Boyd graduated as a physician in 1918 from the University of Toronto Faculty of Medicine, where she had been the Undergraduate Medical Women's Council's director. She began a fellowship at the Hospital for Sick Children in Toronto in 1920 and was appointed the director of Endocrine Services in 1921.[5] In that role, she conducted research in the treatment of juvenile diabetes, nephritis and tuberculosis.[3] In 1922, she was appointed Chief of Paediatrics at Women's College Hospital,[2] and was the sole paediatrician at the hospital.[2]

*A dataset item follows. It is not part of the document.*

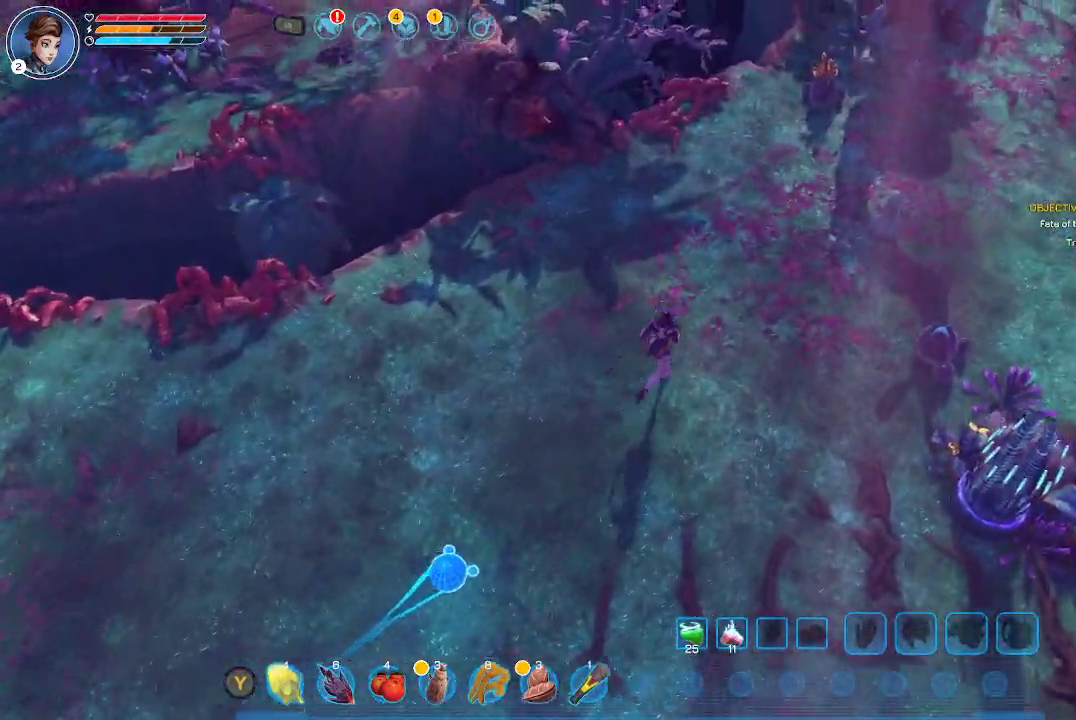
{"buttons": [], "left_stick": "up-right", "right_stick": "right", "events": [[33, "right_stick", "right"], [133, "left_stick", "right"], [500, "left_stick", "up-right"]]}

Boyd worked closely with Sir Frederick Banting, whose research team were the first to isolate insulin,[5] and was one of the first doctors to treat diabetic children with insulin.[2] Boyd contacted Banting to get a vial of his new insulin extract in October 1922 to treat her 11-year-old patient, Elsie Needham, who was in a diabetic coma; she made a rapid and remarkable recovery.[5] Elsie Needham was the first child to return from a diabetic coma due to insulin.[4] Boyd presented her research at the inaugural scientific meeting of the Society for the Study of Diseases of Children (now the Canadian Paediatric Society), reporting 20 cases of children with diabetes treated with insulin and concluding that "insulin will probably not cure but arrests the course of the disease".[5]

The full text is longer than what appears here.